Growing up, I went to church with my dad every Sunday morning. We drove five minutes down the road to Rivermont Presbyterian Church, parked in the same parking spot, and sat in the same pew. Each Sunday as I got out of the car, my dad reached into his pocket and gave me one quarter. He asked me to drop this in the offering plate as a gift to God. As the organist played familiar tunes, we passed the brass plates and I dropped my quarter in the plate. These twenty-five cents may not have been much, but it was my offering. It was a symbol of my giving what I had (and what I was given) to God.
What do you think of the time for "offering" during a worship service?
Each Sunday, we gather together as a community of faith. We come as we are and enter into worship from all over (mostly through technology) as we seek to learn more about God and Jesus' way of love. We sing hymns, confess our sins to one another and to God, listen to the Word of the Lord, have the opportunity to give an offering, and then are sent forth into the world. The order of worship is no coincidence. It is ordered to reflect what we have learned in Scripture and how we believe God is calling us to live our lives. Worship invites and encourages us to respond faithfully and with our whole selves.

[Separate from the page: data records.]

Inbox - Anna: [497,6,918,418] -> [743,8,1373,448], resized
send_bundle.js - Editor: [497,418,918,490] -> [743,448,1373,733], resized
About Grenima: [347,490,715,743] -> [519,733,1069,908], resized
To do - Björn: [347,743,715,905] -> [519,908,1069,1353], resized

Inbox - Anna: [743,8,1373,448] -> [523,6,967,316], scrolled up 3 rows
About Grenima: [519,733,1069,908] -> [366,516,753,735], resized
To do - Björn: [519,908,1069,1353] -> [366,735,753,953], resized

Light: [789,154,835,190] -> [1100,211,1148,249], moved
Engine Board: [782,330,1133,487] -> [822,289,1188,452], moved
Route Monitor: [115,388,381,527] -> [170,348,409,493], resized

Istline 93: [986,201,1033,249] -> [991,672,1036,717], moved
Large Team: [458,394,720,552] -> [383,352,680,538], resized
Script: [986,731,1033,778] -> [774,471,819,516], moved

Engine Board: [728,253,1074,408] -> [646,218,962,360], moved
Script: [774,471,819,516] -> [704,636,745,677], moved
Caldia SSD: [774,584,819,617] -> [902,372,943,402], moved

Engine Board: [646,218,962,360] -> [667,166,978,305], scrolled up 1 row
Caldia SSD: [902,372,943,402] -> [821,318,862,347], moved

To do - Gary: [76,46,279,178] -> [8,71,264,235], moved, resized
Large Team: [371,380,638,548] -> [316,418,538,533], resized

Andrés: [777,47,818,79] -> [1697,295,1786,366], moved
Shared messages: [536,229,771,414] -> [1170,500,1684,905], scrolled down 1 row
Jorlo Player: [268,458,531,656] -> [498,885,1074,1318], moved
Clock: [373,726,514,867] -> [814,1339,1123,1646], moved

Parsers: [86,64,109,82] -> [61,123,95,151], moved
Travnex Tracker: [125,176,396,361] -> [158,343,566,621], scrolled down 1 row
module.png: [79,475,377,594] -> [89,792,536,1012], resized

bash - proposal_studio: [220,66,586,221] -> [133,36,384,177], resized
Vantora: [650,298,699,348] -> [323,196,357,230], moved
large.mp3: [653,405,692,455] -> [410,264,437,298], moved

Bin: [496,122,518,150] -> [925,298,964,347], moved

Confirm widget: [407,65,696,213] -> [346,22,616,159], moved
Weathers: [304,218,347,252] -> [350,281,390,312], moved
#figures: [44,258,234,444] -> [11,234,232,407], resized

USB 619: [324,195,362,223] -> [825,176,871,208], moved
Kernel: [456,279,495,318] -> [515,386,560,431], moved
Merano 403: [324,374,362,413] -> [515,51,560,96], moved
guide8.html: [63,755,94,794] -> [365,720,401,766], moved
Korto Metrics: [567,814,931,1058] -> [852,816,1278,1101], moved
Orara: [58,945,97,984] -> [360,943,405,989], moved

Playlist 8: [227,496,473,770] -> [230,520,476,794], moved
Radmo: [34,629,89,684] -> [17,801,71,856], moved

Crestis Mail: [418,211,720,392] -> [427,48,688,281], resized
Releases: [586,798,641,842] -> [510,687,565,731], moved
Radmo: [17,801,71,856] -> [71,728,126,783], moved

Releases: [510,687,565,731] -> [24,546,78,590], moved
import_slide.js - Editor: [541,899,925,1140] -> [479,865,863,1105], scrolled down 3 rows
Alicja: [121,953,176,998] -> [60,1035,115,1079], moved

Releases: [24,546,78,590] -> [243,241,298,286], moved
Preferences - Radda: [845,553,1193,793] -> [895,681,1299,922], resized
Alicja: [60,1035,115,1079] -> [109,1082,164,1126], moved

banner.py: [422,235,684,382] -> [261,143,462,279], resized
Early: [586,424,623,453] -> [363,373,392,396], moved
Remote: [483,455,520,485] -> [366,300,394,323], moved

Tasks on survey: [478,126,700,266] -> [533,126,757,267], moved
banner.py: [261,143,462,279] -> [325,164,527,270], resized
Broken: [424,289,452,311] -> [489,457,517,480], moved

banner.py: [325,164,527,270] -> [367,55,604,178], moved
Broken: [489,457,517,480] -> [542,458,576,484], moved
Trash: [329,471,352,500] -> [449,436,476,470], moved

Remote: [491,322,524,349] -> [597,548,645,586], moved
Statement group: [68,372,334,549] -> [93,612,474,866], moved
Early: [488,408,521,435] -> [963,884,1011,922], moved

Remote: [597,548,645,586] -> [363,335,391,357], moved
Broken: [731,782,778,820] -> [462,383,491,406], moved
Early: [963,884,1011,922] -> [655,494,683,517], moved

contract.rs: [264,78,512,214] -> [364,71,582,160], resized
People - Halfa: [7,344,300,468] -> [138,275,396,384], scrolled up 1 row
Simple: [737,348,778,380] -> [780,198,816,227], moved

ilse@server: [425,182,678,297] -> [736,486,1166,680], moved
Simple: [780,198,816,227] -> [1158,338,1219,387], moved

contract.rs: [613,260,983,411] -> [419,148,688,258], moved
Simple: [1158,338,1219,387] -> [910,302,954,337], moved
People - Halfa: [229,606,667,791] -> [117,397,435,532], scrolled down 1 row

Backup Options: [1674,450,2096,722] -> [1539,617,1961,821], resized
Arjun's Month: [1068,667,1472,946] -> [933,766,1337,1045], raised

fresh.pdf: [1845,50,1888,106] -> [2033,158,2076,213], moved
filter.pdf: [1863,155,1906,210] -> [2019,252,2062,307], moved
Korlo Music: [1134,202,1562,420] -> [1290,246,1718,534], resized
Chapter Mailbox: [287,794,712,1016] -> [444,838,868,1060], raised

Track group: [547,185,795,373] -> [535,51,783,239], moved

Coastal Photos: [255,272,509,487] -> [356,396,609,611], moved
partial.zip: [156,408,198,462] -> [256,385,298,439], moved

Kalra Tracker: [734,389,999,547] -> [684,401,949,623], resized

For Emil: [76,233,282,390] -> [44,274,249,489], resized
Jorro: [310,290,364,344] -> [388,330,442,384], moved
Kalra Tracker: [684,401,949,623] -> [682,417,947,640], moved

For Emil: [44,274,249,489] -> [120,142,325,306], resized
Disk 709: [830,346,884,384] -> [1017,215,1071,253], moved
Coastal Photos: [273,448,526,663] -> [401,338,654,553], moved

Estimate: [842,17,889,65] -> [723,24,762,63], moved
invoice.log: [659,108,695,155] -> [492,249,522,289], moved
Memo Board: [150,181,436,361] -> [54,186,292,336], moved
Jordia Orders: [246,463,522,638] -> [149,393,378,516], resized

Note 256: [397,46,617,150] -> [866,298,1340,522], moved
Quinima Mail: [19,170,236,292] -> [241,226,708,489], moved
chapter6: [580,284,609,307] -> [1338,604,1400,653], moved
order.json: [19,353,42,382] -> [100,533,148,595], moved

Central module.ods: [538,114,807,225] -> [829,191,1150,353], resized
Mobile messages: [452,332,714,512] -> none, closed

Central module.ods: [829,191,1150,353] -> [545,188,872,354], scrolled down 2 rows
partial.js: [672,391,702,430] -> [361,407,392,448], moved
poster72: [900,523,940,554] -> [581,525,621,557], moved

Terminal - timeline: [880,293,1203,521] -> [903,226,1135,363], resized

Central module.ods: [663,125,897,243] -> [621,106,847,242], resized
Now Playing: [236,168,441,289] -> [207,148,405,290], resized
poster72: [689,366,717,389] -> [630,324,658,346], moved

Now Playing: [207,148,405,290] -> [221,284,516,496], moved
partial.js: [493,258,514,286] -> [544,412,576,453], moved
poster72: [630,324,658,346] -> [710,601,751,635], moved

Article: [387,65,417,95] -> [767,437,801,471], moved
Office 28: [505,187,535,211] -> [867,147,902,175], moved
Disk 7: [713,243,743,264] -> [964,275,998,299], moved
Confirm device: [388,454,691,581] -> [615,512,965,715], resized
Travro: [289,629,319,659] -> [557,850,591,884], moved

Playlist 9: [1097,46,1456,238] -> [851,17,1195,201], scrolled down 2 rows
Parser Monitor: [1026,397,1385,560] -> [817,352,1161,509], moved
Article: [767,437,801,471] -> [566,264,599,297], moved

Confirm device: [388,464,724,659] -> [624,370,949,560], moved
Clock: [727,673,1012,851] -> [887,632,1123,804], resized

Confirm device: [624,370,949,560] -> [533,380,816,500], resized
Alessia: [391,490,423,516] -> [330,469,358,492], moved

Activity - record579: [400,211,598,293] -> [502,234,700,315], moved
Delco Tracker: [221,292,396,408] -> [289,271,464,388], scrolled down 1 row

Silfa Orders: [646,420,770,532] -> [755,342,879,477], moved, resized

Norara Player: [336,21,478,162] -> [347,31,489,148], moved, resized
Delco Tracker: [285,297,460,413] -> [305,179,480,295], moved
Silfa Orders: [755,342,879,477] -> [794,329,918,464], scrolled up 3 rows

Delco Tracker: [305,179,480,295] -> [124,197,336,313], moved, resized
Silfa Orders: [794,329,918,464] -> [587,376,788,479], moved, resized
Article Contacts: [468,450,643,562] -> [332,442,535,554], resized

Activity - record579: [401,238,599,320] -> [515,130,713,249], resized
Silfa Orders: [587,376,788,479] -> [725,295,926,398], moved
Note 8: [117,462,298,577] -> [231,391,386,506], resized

Even as we live stream services, there is a time for "offering." When we meet in person, we pass plates throughout the pews. As we gather online, we share the link to "online giving." Yes, this is traditionally when money is collected; but an offering is more than that. An offering is a response to hearing the Word spoken and shared. Some may think we are "paying for this sermon" or "paying for what we want the church to do." It's important that we remember these offerings are more than coins, paper, and credit card transactions.
An offering is an opportunity for us to give the gifts that God has given us back to God in gratitude, in thanksgiving. In the Episcopal Church, offering refers to the "gifts presented at a church service or other gatherings. At the offertory, prior to the eucharistic prayer, representatives of the congregation bring the people's offers of bread and wine, and money or other gifts, to the deacon or celebrant… Offerings are made as an expression of faith and generosity and ultimately identified with Christ's self-offering for our salvation."
These are not just material gifts that are given. We are symbolically giving our lives to God. Yes, this can be money; but, this can also be sharing our kindness with one another, calling a fellow parishioner, reaching out to a newcomer, and serving our community. We give glory to God through a variety of our gifts.
During worship, I invite you to remember that we can offer our material goods and we can offer our spiritual gifts. We actively participate in worship and in God's ministry in the world with one another. This can be one quarter or one act of kindness.
What are some ways that you can provide an offering towards the ministry of God? How can you contribute to the church through money and/or giving of time and talents?
Gracious and generous God, Creator and Giver of all that is good, we thank you for our many blessings. We acknowledge that all that we have is from you. We offer you thanks and praise for the beauty of the earth, our work, our family, our loved ones, and all the gifts we have been given.
You are with us always. In each dark hour, you are here. In each bright hour, you are here. Blessed by your grace, may we show gratitude by sharing what we have been given.
By serving our brothers and sisters, we serve you. We remain ever grateful for your constant love, the gift of your Son Jesus, and the presence of your Holy Spirit with us. Protect and guide us on our journey, and guide those who are involved in Diocesan, and parish stewardship leadership. We seek to be your faithful stewards. Amen.